Laura Hetrick, an associate professor of art education, has accepted a faculty position at the Beckman Institute.
Hetrick's research interests include teacher identity and subjectivity, psychoanalysis, popular visual culture, and fandoms and fan art as philosophical constructs. As a late-in-life diagnosed autistic professor, she now focuses primarily on autistic identity and the autistic lived experience.
At the Beckman Institute, Hetrick will research issues including the mechanisms and processes of autistic adult cognitive development; how an autistic’s activities contribute to resilience through the adult lifespan; the development and evaluation of cost-effective and life-integrated autistic interventions using psychology, neuroscience, kinesiology, education and more; and the mechanisms underlying autistic intervention effects, including those related to behavioral, neural, emotional, motivational, and social processes.

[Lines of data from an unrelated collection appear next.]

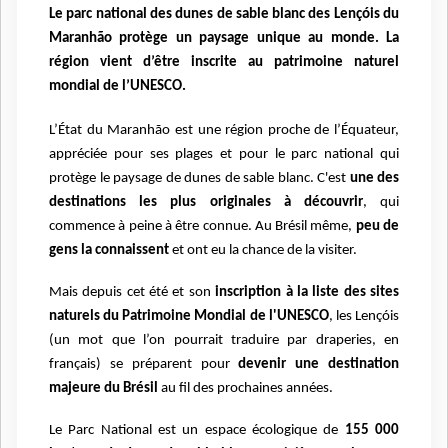
Le parc national des dunes de sable blanc des Lençóis du
Maranhão protège un paysage unique au monde.
La
région vient d’être inscrite au patrimoine naturel
mondial de l’UNESCO.
L’État du Maranhão est une région proche de l’Équateur,
appréciée pour ses plages et pour le parc national qui
protège le paysage de dunes de sable blanc. C'est
une des
destinations les plus originales à découvrir
, qui
commence à peine à être connue. Au Brésil même,
peu de
gens la connaissent
et ont eu la chance de la visiter.
Mais depuis cet été et son
inscription à la liste des sites
naturels du Patrimoine Mondial de l'UNESCO
, les Lençóis
(un mot que l’on pourrait traduire par draperies, en
français) se préparent pour
devenir une destination
majeure du Brésil
au fil des prochaines années.
Le Parc National est un espace écologique de
155 000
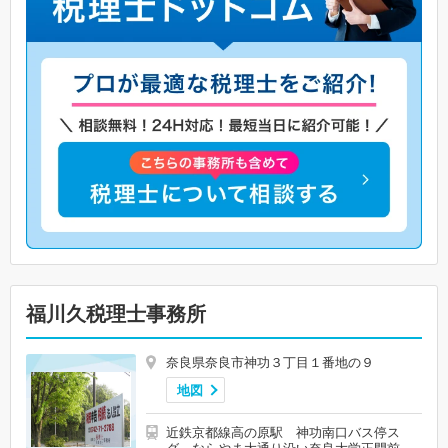
福川久税理士事務所
奈良県奈良市神功３丁目１番地の９
地図
近鉄京都線高の原駅 神功南口バス停ス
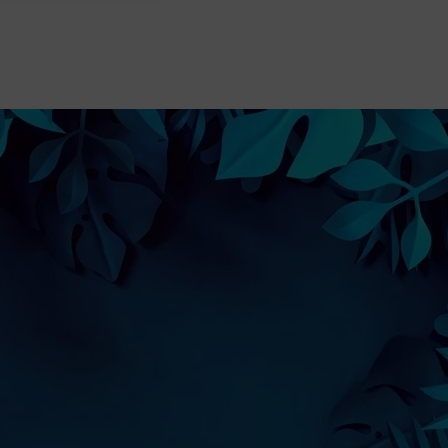
Szybka realizacja zamówienia i b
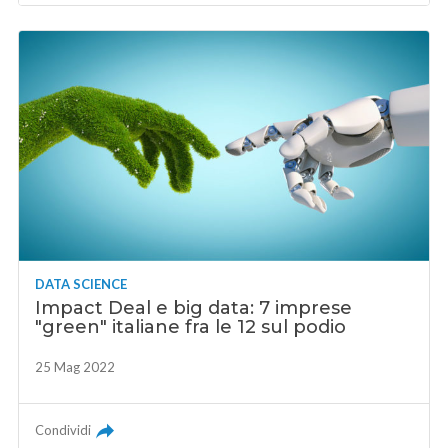
DATA SCIENCE
Impact Deal e big data: 7 imprese
"green" italiane fra le 12 sul podio
25 Mag 2022
Condividi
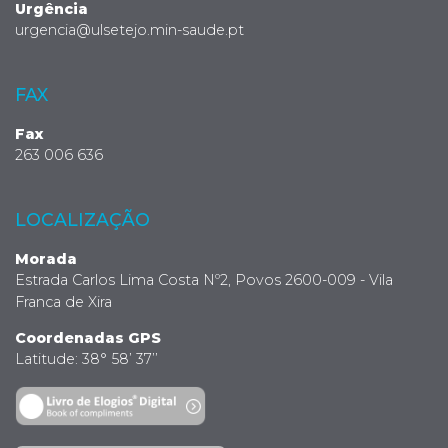
Urgência
urgencia@ulsetejo.min-saude.pt
FAX
Fax
263 006 636
LOCALIZAÇÃO
Morada
Estrada Carlos Lima Costa Nº2, Povos 2600-009 - Vila
Franca de Xira
Coordenadas GPS
Latitude: 38° 58’ 37’’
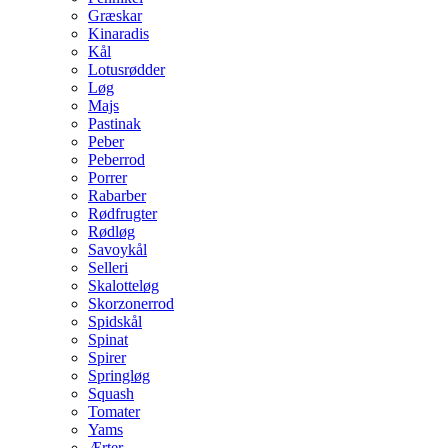
Græskar
Kinaradis
Kål
Lotusrødder
Løg
Majs
Pastinak
Peber
Peberrod
Porrer
Rabarber
Rødfrugter
Rødløg
Savoykål
Selleri
Skalotteløg
Skorzonerrod
Spidskål
Spinat
Spirer
Springløg
Squash
Tomater
Yams
Ærter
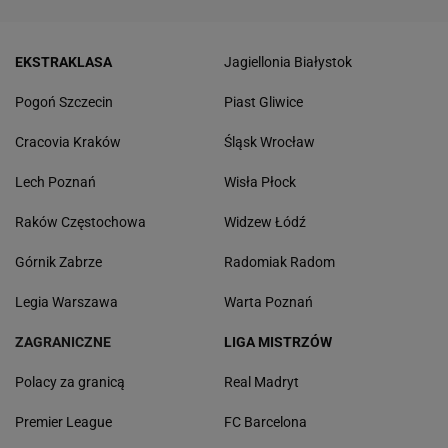
EKSTRAKLASA
Jagiellonia Białystok
Pogoń Szczecin
Piast Gliwice
Cracovia Kraków
Śląsk Wrocław
Lech Poznań
Wisła Płock
Raków Częstochowa
Widzew Łódź
Górnik Zabrze
Radomiak Radom
Legia Warszawa
Warta Poznań
ZAGRANICZNE
LIGA MISTRZÓW
Polacy za granicą
Real Madryt
Premier League
FC Barcelona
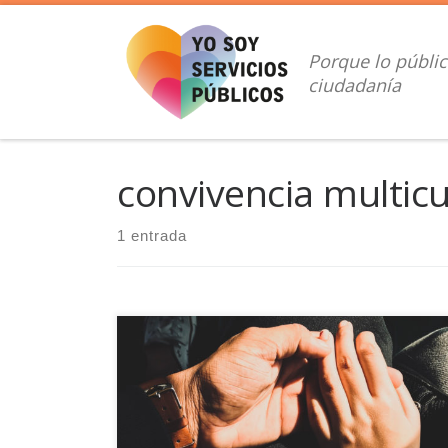
Saltar al contenido
Porque lo públic
ciudadanía
convivencia multicu
1 entrada
Sólo desde la aceptación de la diversidad como una
riqueza podremos garantizar la igualdad de
oportunidades, evitar el discurso del odio...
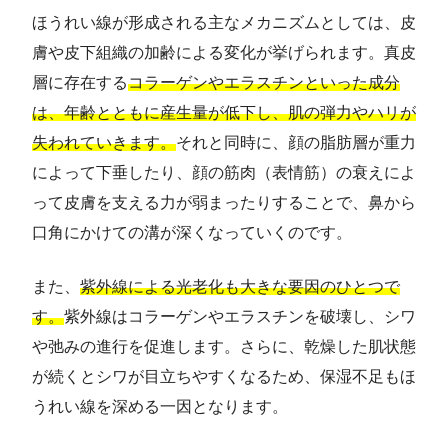
ほうれい線が形成される主なメカニズムとしては、皮
膚や皮下組織の加齢による変化が挙げられます。真皮
層に存在する
コラーゲンやエラスチンといった成分
は、年齢とともに産生量が低下し、肌の弾力やハリが
失われていきます。
それと同時に、顔の脂肪層が重力
によって下垂したり、顔の筋肉（表情筋）の衰えによ
って皮膚を支える力が弱まったりすることで、鼻から
口角にかけての溝が深くなっていくのです。
また、
紫外線による光老化も大きな要因のひとつで
す。
紫外線はコラーゲンやエラスチンを破壊し、シワ
や弛みの進行を促進します。さらに、乾燥した肌状態
が続くとシワが目立ちやすくなるため、保湿不足もほ
うれい線を深める一因となります。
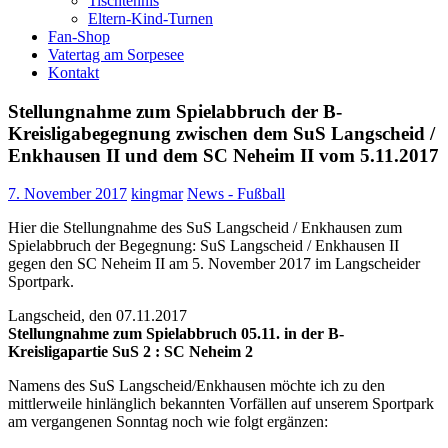
Tischtennis
Eltern-Kind-Turnen
Fan-Shop
Vatertag am Sorpesee
Kontakt
Stellungnahme zum Spielabbruch der B-
Kreisligabegegnung zwischen dem SuS Langscheid /
Enkhausen II und dem SC Neheim II vom 5.11.2017
7. November 2017
kingmar
News - Fußball
Hier die Stellungnahme des SuS Langscheid / Enkhausen zum
Spielabbruch der Begegnung: SuS Langscheid / Enkhausen II
gegen den SC Neheim II am 5. November 2017 im Langscheider
Sportpark.
Langscheid, den 07.11.2017
Stellungnahme zum Spielabbruch 05.11. in der B-
Kreisligapartie SuS 2 : SC Neheim 2
Namens des SuS Langscheid/Enkhausen möchte ich zu den
mittlerweile hinlänglich bekannten Vorfällen auf unserem Sportpark
am vergangenen Sonntag noch wie folgt ergänzen:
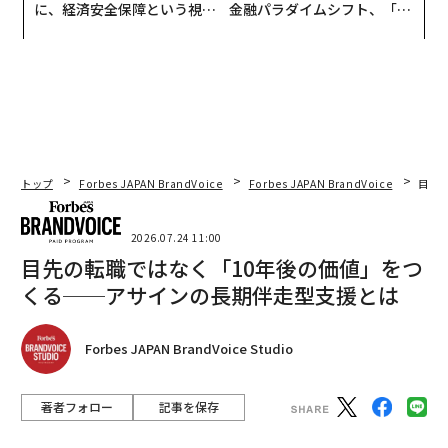
に、経済安全保障という視点
金融パラダイムシフト、「超
が加わるとき──経営者が問
個別化」の核心 【MUFG×ウ
われる新たな判断軸
ェルスナビ×PwC】
トップ
Forbes JAPAN BrandVoice
Forbes JAPAN BrandVoice
目先
2026.07.24 11:00
目先の転職ではなく「10年後の価値」をつ
くる──アサインの長期伴走型支援とは
Forbes JAPAN BrandVoice Studio
著者フォロー
記事を保存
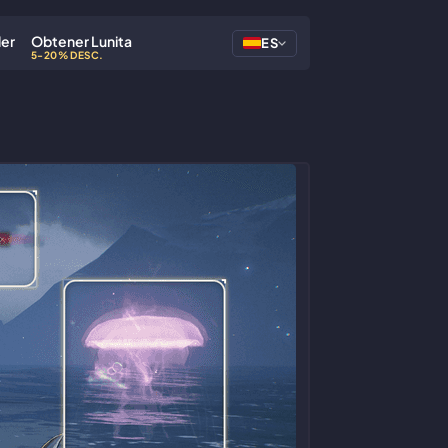
der
Obtener Lunita
ES
5-20% DESC.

She also aims to explore and understand various autistic health co-morbidities from a cellular level, and as a result, advocate for improved medical care, prevention, and maintenance for autistic adults.
"I am humbled to join this prestigious research institute to explore the many questions I have around my own autistic life experience that can also inform the larger autistic community. Working together with a team of transdisciplinary scientists [and] researchers, I want to improve the quality of the lifespans of autistic adults and those that care for and about them," she said.